(Updated at 6:15 p.m. ET)
Tenet Healthcare's embattled CEO, Trevor Fetter, is stepping down in March or when a successor is appointed, the hospital chain announced Thursday.
Ronald Rittenmeyer, the current independent lead director on Tenet's board, will become executive chairman effective immediately. The board has hired a search firm to find Fetter's replacement.
Tenet also adopted a poison pill defense to keep an unwanted change of ownership from imperiling about $1.7 billion in tax offsets on future profits.
Tenet, the nation's third-largest investor-owned hospital company, has become the target of activist hedge fund Glenview Capital Management.

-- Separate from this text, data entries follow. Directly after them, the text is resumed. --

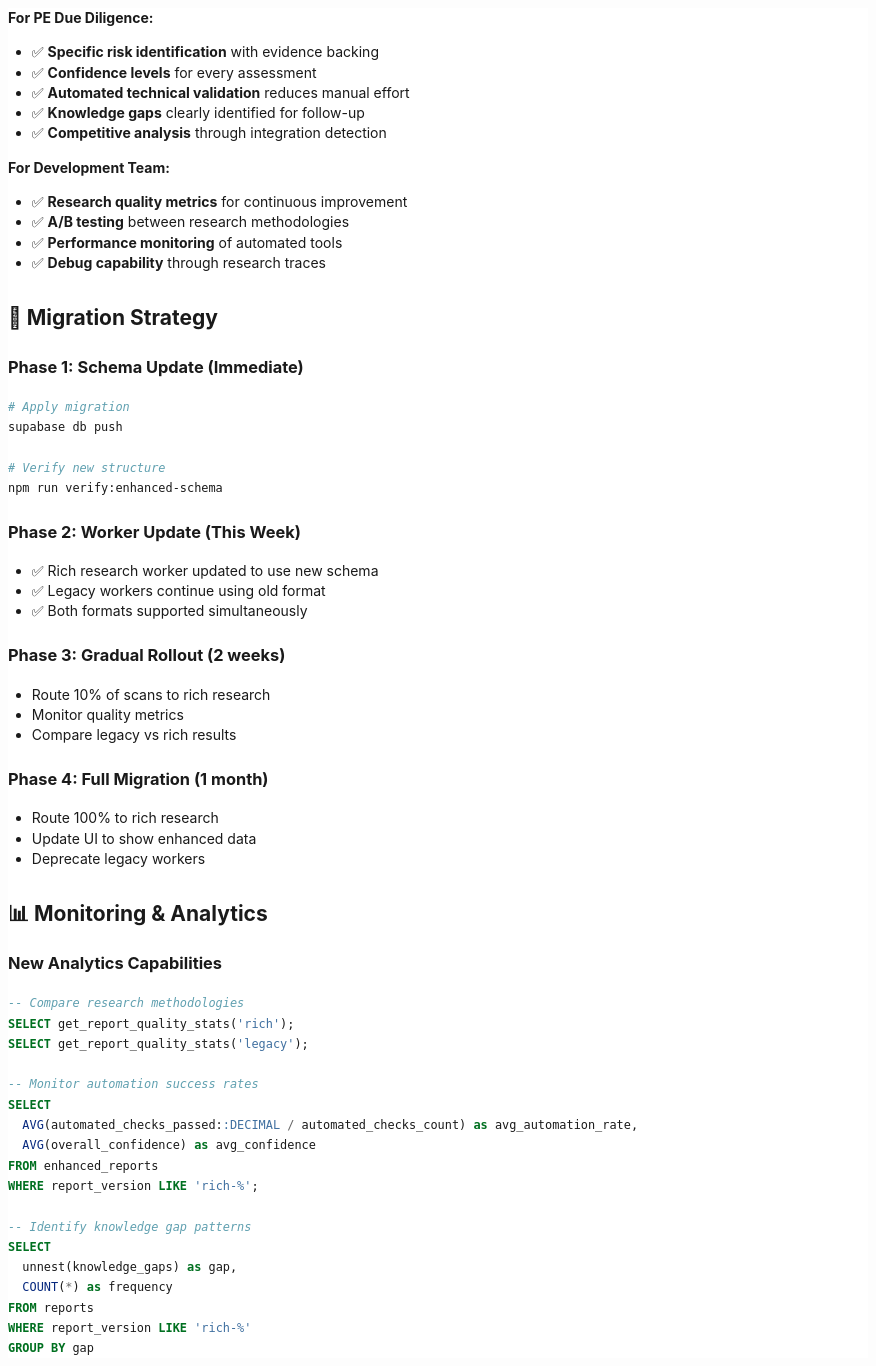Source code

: **For PE Due Diligence:**
- ✅ **Specific risk identification** with evidence backing
- ✅ **Confidence levels** for every assessment  
- ✅ **Automated technical validation** reduces manual effort
- ✅ **Knowledge gaps** clearly identified for follow-up
- ✅ **Competitive analysis** through integration detection

**For Development Team:**
- ✅ **Research quality metrics** for continuous improvement
- ✅ **A/B testing** between research methodologies
- ✅ **Performance monitoring** of automated tools
- ✅ **Debug capability** through research traces

## 🔧 Migration Strategy

### Phase 1: Schema Update (Immediate)
```bash
# Apply migration
supabase db push

# Verify new structure
npm run verify:enhanced-schema
```

### Phase 2: Worker Update (This Week)
- ✅ Rich research worker updated to use new schema
- ✅ Legacy workers continue using old format
- ✅ Both formats supported simultaneously

### Phase 3: Gradual Rollout (2 weeks)
- Route 10% of scans to rich research
- Monitor quality metrics
- Compare legacy vs rich results

### Phase 4: Full Migration (1 month)
- Route 100% to rich research
- Update UI to show enhanced data
- Deprecate legacy workers

## 📊 Monitoring & Analytics

### New Analytics Capabilities

```sql
-- Compare research methodologies
SELECT get_report_quality_stats('rich');
SELECT get_report_quality_stats('legacy');

-- Monitor automation success rates
SELECT 
  AVG(automated_checks_passed::DECIMAL / automated_checks_count) as avg_automation_rate,
  AVG(overall_confidence) as avg_confidence
FROM enhanced_reports 
WHERE report_version LIKE 'rich-%';

-- Identify knowledge gap patterns
SELECT 
  unnest(knowledge_gaps) as gap,
  COUNT(*) as frequency
FROM reports 
WHERE report_version LIKE 'rich-%'
GROUP BY gap
```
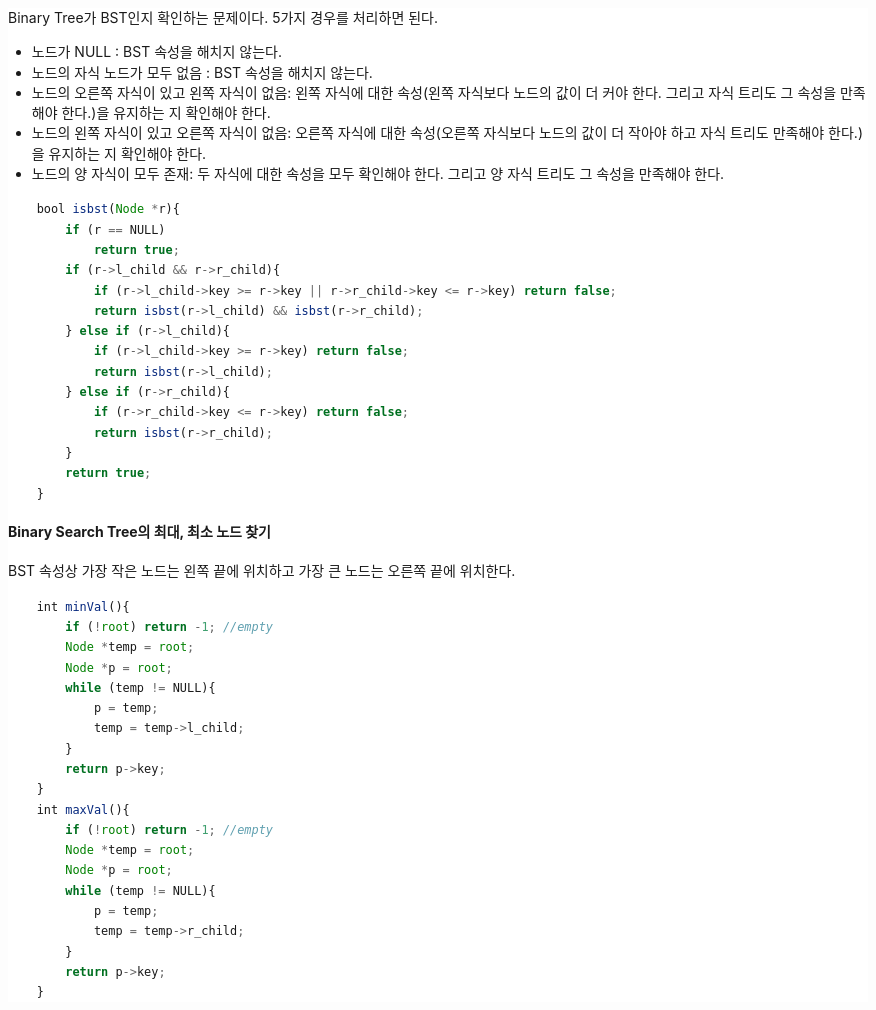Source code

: Binary Tree가 BST인지 확인하는 문제이다. 5가지 경우를 처리하면 된다. 

- 노드가 NULL : BST 속성을 해치지 않는다. 
- 노드의 자식 노드가 모두 없음 : BST 속성을 해치지 않는다. 
- 노드의 오른쪽 자식이 있고 왼쪽 자식이 없음: 왼쪽 자식에 대한 속성(왼쪽 자식보다 노드의 값이 더 커야 한다. 그리고 자식 트리도 그 속성을 만족해야 한다.)을 유지하는 지 확인해야 한다. 
- 노드의 왼쪽 자식이 있고 오른쪽 자식이 없음: 오른쪽 자식에 대한 속성(오른쪽 자식보다 노드의 값이 더 작아야 하고 자식 트리도 만족해야 한다.)을 유지하는 지 확인해야 한다. 
- 노드의 양 자식이 모두 존재: 두 자식에 대한 속성을 모두 확인해야 한다. 그리고 양 자식 트리도 그 속성을 만족해야 한다.  


```javascript
    bool isbst(Node *r){
        if (r == NULL)
            return true;
        if (r->l_child && r->r_child){
            if (r->l_child->key >= r->key || r->r_child->key <= r->key) return false;
            return isbst(r->l_child) && isbst(r->r_child);
        } else if (r->l_child){
            if (r->l_child->key >= r->key) return false;
            return isbst(r->l_child);
        } else if (r->r_child){
            if (r->r_child->key <= r->key) return false;
            return isbst(r->r_child);
        }
        return true;
    }
```

#### Binary Search Tree의 최대, 최소 노드 찾기

BST 속성상 가장 작은 노드는 왼쪽 끝에 위치하고 가장 큰 노드는 오른쪽 끝에 위치한다. 

```javascript
    int minVal(){
        if (!root) return -1; //empty
        Node *temp = root;
        Node *p = root;
        while (temp != NULL){
            p = temp;
            temp = temp->l_child;
        }
        return p->key;
    }
    int maxVal(){
        if (!root) return -1; //empty
        Node *temp = root;
        Node *p = root;
        while (temp != NULL){
            p = temp;
            temp = temp->r_child;
        }
        return p->key;
    }
```
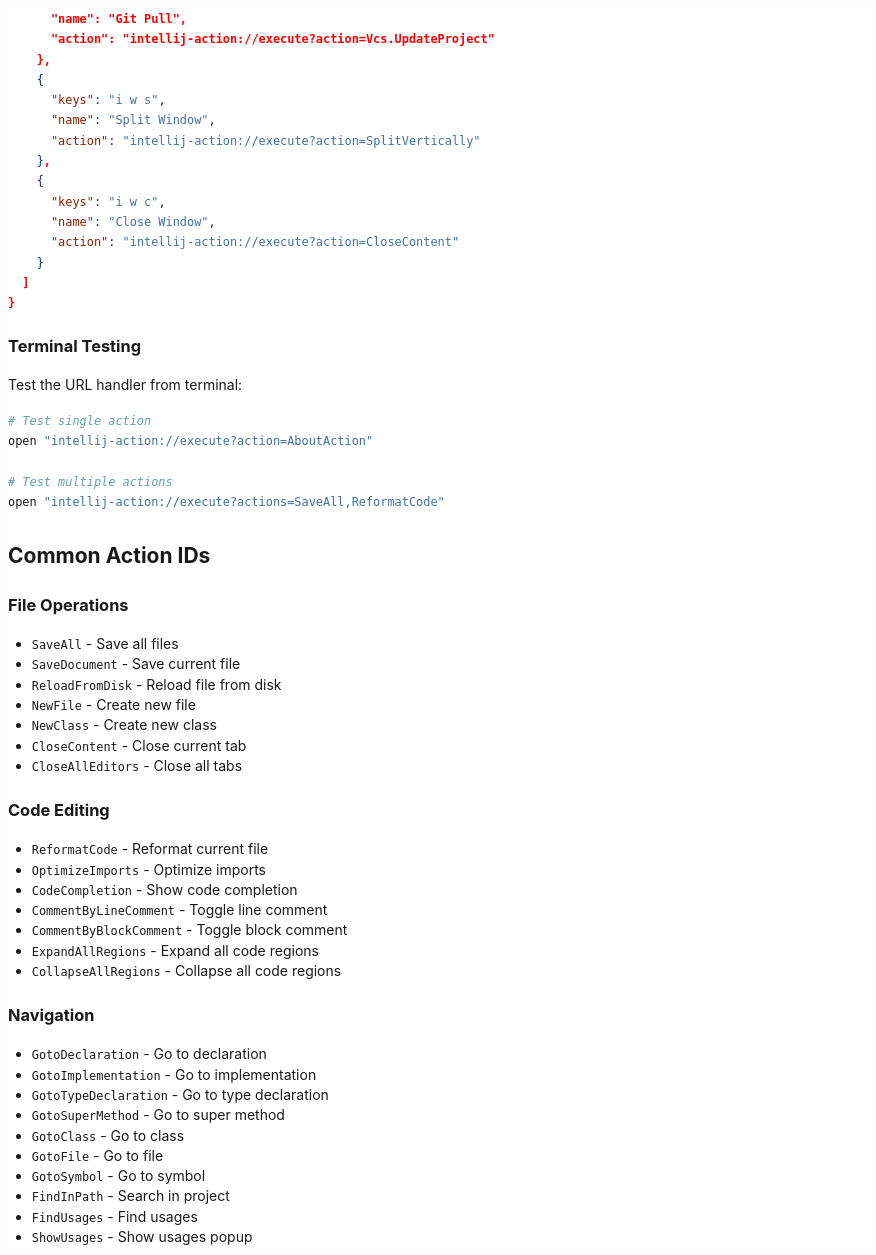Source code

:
 ```json
      "name": "Git Pull",
      "action": "intellij-action://execute?action=Vcs.UpdateProject"
    },
    {
      "keys": "i w s",
      "name": "Split Window",
      "action": "intellij-action://execute?action=SplitVertically"
    },
    {
      "keys": "i w c",
      "name": "Close Window",
      "action": "intellij-action://execute?action=CloseContent"
    }
  ]
}
```

### Terminal Testing

Test the URL handler from terminal:

```bash
# Test single action
open "intellij-action://execute?action=AboutAction"

# Test multiple actions
open "intellij-action://execute?actions=SaveAll,ReformatCode"
```

## Common Action IDs

### File Operations
- `SaveAll` - Save all files
- `SaveDocument` - Save current file
- `ReloadFromDisk` - Reload file from disk
- `NewFile` - Create new file
- `NewClass` - Create new class
- `CloseContent` - Close current tab
- `CloseAllEditors` - Close all tabs

### Code Editing
- `ReformatCode` - Reformat current file
- `OptimizeImports` - Optimize imports
- `CodeCompletion` - Show code completion
- `CommentByLineComment` - Toggle line comment
- `CommentByBlockComment` - Toggle block comment
- `ExpandAllRegions` - Expand all code regions
- `CollapseAllRegions` - Collapse all code regions

### Navigation
- `GotoDeclaration` - Go to declaration
- `GotoImplementation` - Go to implementation
- `GotoTypeDeclaration` - Go to type declaration
- `GotoSuperMethod` - Go to super method
- `GotoClass` - Go to class
- `GotoFile` - Go to file
- `GotoSymbol` - Go to symbol
- `FindInPath` - Search in project
- `FindUsages` - Find usages
- `ShowUsages` - Show usages popup

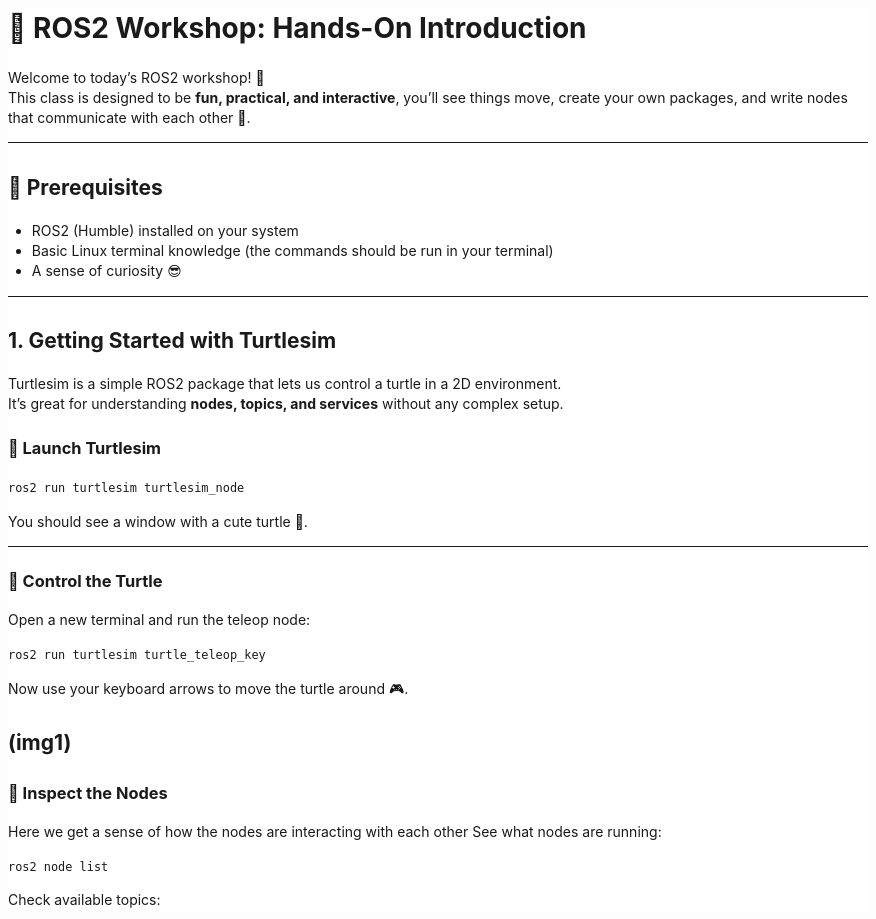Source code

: # 🐢 ROS2 Workshop: Hands-On Introduction

Welcome to today’s ROS2 workshop! 🎉  
This class is designed to be **fun, practical, and interactive**, you’ll see things move, create your own packages, and write nodes that communicate with each other 🚀.

---

## 📌 Prerequisites

- ROS2 (Humble) installed on your system
- Basic Linux terminal knowledge (the commands should be run in your terminal)
- A sense of curiosity 😎

---

## 1. Getting Started with Turtlesim

Turtlesim is a simple ROS2 package that lets us control a turtle in a 2D environment.  
It’s great for understanding **nodes, topics, and services** without any complex setup.

### 🔹 Launch Turtlesim

```bash
ros2 run turtlesim turtlesim_node
```

You should see a window with a cute turtle 🐢.

---

### 🔹 Control the Turtle

Open a new terminal and run the teleop node:

```bash
ros2 run turtlesim turtle_teleop_key
```

Now use your keyboard arrows to move the turtle around 🎮.

## (img1)

### 🔹 Inspect the Nodes

Here we get a sense of how the nodes are interacting with each other
See what nodes are running:

```bash
ros2 node list
```

Check available topics:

Glenview this month broke a yearlong standstill truce it had with Tenet not to foist outside changes on the company when two Glenview representatives on Tenet's board resigned their seats citing "irreconcilable differences" with the board and management.
In the Fetter announcement Thursday, Tenet said it also plans to revamp the composition of its board "to ensure that the board has the best mix of skills and experience to maximize the future value of the company."
Glenview's moves signaled that investors were losing patience in the turnaround of Tenet that Fetter was overseeing.
The company posted an operating loss of $56 million in its second quarter and lower earnings and revenue guidance for 2017 on a 1.4% admissions decline in the quarter.
More ominously, Tenet's free cash flow turned negative over each of the past two quarters.
The poison pill, or shareholder rights plan, that Tenet announced Thursday is structured to make it more expensive for investors to acquire a controlling interest in the company.
Under the plan, an investor who acquires 4.9% or more of the company's shares will trigger a provision that allows other shareholders to buy shares at a 50% discount, Tenet said.
"The changes announced today will ensure Tenet remains focused on providing high quality care to patients, innovating in ways that meet the demands of today's healthcare market, and driving operational and financial performance in a manner that maximizes shareholder value," Rittenmeyer said.
Tenet has an outsized debt load hamstringing available cash for changes, said Megan Neuburger, Fitch Ratings manager director.
Tenet's cash flow is just slightly more than its $900 million per year debt service on debt that is 7.3 times earnings before income, taxes, depreciation and amortization. Fitch has assigned Tenet's bonds a "speculative" B rating with a stable outlook.
Tenet has been selling hospitals in markets where it can't attain first or second market share to try to improve operating margins and raise cash for other purposes.
Tenet is increasing its stake in ambulatory giant United Surgical Partners International as care shifts from inpatient to lower-cost outpatient settings for many procedures, said Jefferies & Co. analyst Brian Tanquilut. Tenet used $750 million generated from the sale of three Houston hospitals to pay back a loan used to raise its stake in USPI to 80%.
Investors have occasionally called for Tenet to sell its Conifer Health Solutions revenue-cycle division to raise cash. But while a case can be made for that, Tenet hospitals and USPI capture patients in both an inpatient and outpatient setting and can't be easily split, Neuburger said.